Kim Willoughby and the No. 2 Rainbow Wahine face No. 15 Illinois tomorrow.

Road to Dallas
gets tougher

Hawaii and three other top-15 teams
compete in the NCAA Regional
tomorrow at the Stan Sheriff Center

Two words for this week's NCAA Regional at the Stan Sheriff Center: great volleyball.

NCAA Regional

Where: Stan Sheriff Center
Tomorrow: No. 8 California (25-6) vs. No. 11 Georgia Tech (33-3), 5 p.m.; No. 2 Hawaii (34-1) vs. No. 15 Illinois (26-6), 7 p.m.
Saturday: Tomorrow's winners
Tickets: Some 2,600 still remain. Two-day packages at $20 (upper) and $26 (lower). Single tickets go on sale tomorrow for $11 (upper) and $14 (lower).
Radio: All UH matches live, KKEA 1420-AM
TV: Oceanic Cable 16, TBA

Two more words regarding the road to next week's final four in Dallas: very tough.

Led by host and No. 2-ranked Hawaii, this regional has four teams ranked in the top 15. Two have 33 wins -- Hawaii and Georgia Tech -- while Illinois has 26 and California 25. They have lost a combined 16 matches and none of them dropped a game during the first two rounds of the tournament.

Obviously, they all know how to win. Obviously, only one will be looking at a practice schedule next week in Reunion Arena.

And, perhaps obscured by a No. 2 ranking and 33-match win streak, obviously it's not a given that it will be the Rainbow Wahine getting on that plane bound for DFW.

"It's going to be a tougher regional than most people think," Hawaii coach Dave Shoji said. "We're not overlooking anyone. We're going to have to play really well to get out of here."

_DATA_
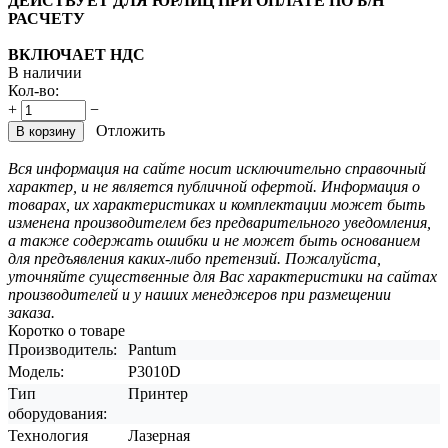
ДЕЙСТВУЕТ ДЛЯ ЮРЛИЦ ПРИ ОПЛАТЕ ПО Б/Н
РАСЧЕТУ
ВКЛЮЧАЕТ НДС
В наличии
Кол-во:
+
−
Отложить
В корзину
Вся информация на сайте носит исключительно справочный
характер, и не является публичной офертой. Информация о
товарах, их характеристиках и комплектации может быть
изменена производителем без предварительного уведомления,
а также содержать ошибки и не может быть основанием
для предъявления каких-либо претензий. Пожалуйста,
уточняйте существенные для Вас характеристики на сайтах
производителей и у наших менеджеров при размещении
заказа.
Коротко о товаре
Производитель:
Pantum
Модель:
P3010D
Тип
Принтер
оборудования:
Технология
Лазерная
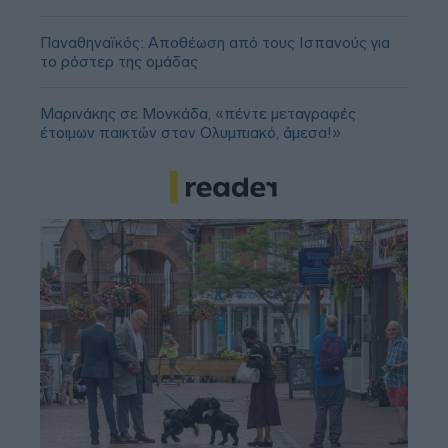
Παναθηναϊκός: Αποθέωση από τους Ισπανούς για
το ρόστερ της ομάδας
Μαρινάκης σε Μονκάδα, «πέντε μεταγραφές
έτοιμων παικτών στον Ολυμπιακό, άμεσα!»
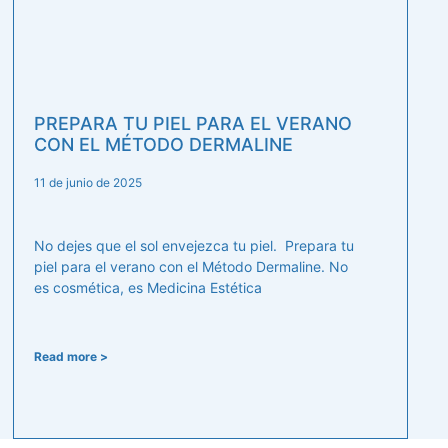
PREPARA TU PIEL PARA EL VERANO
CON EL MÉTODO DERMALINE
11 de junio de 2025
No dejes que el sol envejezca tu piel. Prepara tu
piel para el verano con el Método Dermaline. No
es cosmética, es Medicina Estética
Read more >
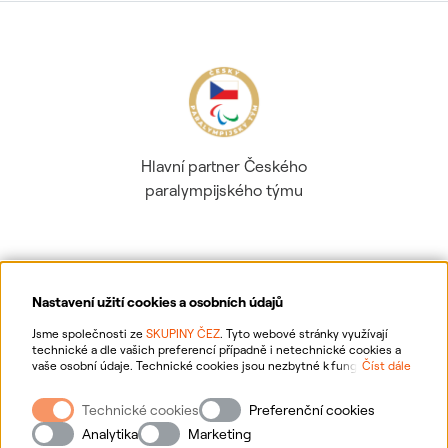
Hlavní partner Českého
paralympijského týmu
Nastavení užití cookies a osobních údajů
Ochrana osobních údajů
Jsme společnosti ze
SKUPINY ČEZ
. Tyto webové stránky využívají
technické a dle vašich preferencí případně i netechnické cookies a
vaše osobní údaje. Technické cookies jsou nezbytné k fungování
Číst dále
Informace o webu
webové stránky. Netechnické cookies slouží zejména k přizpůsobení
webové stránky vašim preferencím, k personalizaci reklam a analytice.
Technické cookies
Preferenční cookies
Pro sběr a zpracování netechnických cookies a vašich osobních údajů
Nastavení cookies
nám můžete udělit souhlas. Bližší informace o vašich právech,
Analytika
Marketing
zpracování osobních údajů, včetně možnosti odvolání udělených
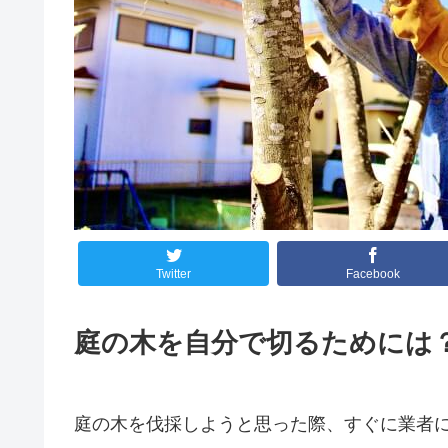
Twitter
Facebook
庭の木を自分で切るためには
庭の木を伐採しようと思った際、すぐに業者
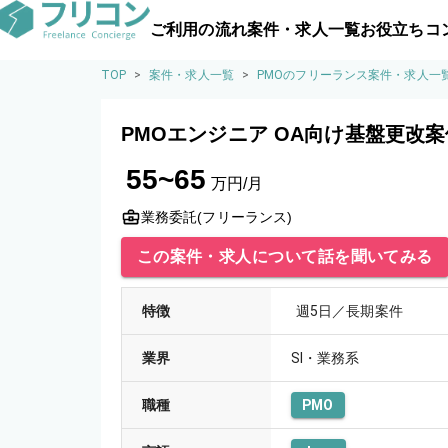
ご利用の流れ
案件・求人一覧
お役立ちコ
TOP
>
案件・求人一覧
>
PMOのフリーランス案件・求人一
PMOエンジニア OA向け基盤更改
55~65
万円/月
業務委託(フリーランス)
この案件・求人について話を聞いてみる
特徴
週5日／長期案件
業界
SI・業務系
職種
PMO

---

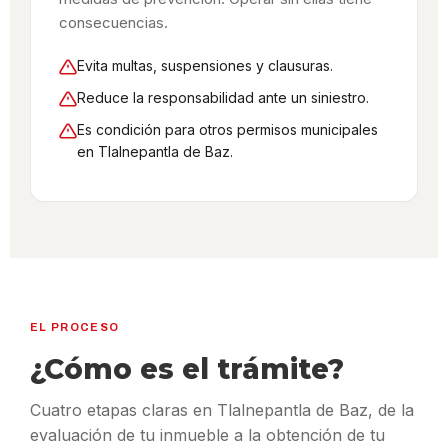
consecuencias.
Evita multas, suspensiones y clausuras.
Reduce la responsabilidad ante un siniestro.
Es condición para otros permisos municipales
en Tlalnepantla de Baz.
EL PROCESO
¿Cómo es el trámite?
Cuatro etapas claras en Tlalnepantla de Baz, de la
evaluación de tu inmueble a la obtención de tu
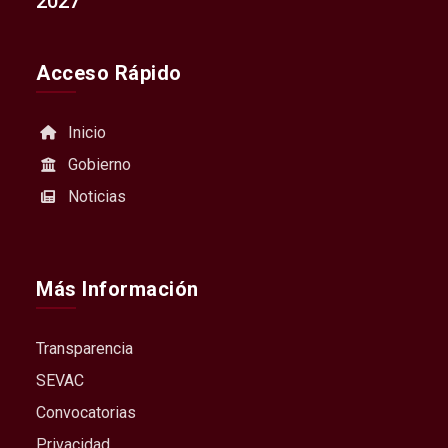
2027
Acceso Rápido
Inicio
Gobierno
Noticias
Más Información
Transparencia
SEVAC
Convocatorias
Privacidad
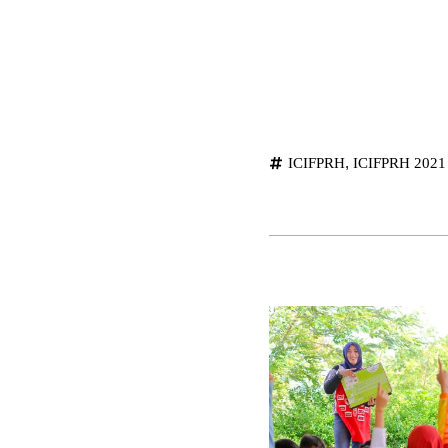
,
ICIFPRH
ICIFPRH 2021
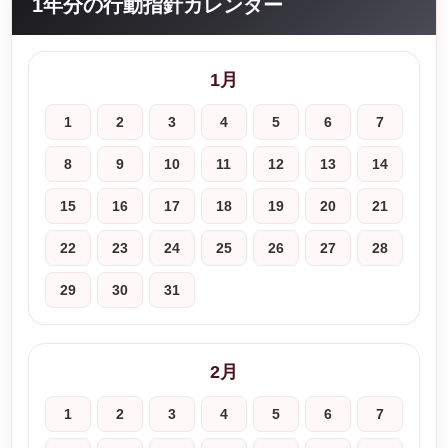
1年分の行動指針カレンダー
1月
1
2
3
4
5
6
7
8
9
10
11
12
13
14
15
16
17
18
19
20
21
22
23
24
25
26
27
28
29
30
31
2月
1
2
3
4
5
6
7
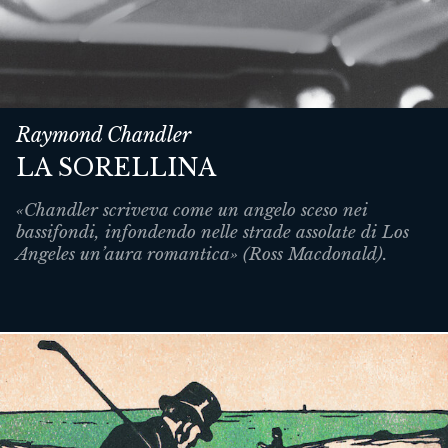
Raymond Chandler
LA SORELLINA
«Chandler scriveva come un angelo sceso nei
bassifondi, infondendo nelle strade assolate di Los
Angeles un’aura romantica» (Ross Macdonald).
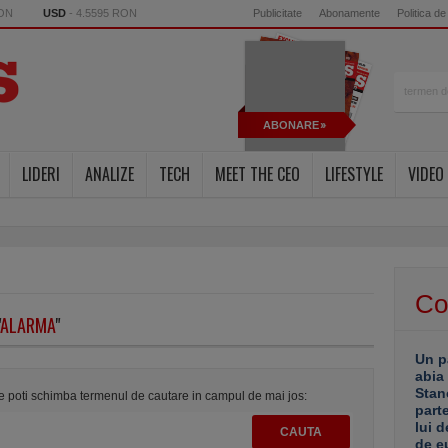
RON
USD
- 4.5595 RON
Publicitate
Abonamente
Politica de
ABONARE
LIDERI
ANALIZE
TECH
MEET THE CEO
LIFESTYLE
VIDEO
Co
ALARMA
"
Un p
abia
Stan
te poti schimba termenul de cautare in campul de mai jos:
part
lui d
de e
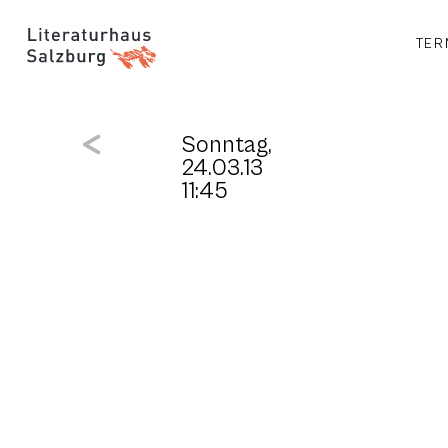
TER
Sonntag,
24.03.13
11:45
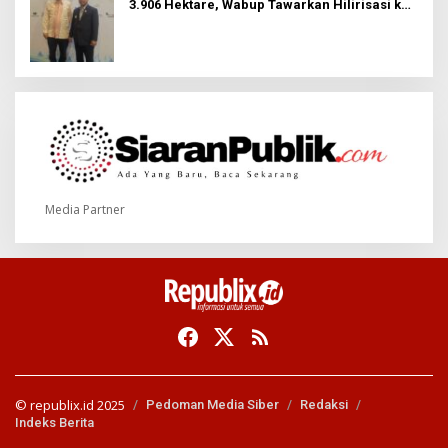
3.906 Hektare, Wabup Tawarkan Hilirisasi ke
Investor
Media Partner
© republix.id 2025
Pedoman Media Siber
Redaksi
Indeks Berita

--

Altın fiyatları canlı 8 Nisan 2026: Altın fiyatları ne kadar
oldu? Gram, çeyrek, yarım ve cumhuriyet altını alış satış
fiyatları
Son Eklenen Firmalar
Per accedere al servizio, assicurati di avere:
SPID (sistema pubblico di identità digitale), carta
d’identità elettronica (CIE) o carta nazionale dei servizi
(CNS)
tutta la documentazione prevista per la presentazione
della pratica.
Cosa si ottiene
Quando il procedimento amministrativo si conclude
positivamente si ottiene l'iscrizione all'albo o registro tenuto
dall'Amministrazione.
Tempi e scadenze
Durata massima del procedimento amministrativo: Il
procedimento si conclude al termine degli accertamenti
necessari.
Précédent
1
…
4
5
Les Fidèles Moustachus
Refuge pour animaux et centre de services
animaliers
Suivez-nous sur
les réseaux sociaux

_TASK INSTRUCTIONS_
a) According to the volleyball article, why is the road to the final four in Dallas very tough?
b) Return the passage of the volleyball article that begins at the words "Where: Stan Sheriff" and ends after the words "(26-6), 7 p.m.", without changing anything.
c) Continue the volleyball article, starting after its final sentence.
The rows were taken from a different source than the volleyball article.

_ANSWERS TO THE EXERCISES_
a) The regional includes four teams ranked in the top 15, including host Hawaii at No. 2. Those teams have lost only 16 matches combined, and none of them dropped a game in the first two rounds of the tournament.

b)
Where: Stan Sheriff Center
Tomorrow: No. 8 California (25-6) vs. No. 11 Georgia Tech (33-3), 5 p.m.; No. 2 Hawaii (34-1) vs. No. 15 Illinois (26-6), 7 p.m.

c)
Being at home adds as much pressure as it alleviates. The Wahine can treat this as a normal week, keep the same practice routine, not have to worry about turning in homework via a hotel computer.

But there are expectations that this team will finally bring home the school's first women's volleyball banner since 1987. It's a heavy burden, even when playing in the Sheriff Center, where Hawaii went 20-1 this year.

Just ask the 1995 team, whose undefeated season ended in a stunning five-game loss to Michigan State in the regional final. Or the 1999 team, which needed to win two matches at home to stay at home for the final four; they were unceremoniously dumped in four by Texas A&M in the regional semifinal.

Two words for that? Not printable.

But here's a few about the regional teams:

No. 2 Hawaii (34-1)

The Wahine have won 33 straight since dropping the second match of the season to top-ranked Southern California. They would like nothing better than to avenge that loss in the NCAA final, but there are three opponents to stop before that happens.

The first is a big Illinois team, which finished second in the Big Ten at 15-5. Hawaii's block is on the small side and could get smaller if 6-foot-3 senior Maja Gustin is unable to play tomorrow. She sprained her right ankle during Game 2 of last week's win over Idaho and is listed as day-to-day.

Senior middle Karin Lundqvist would replace Gustin in the lineup. Lundqvist started against Brigham Young, finishing with a career-high 12 kills, hitting .556.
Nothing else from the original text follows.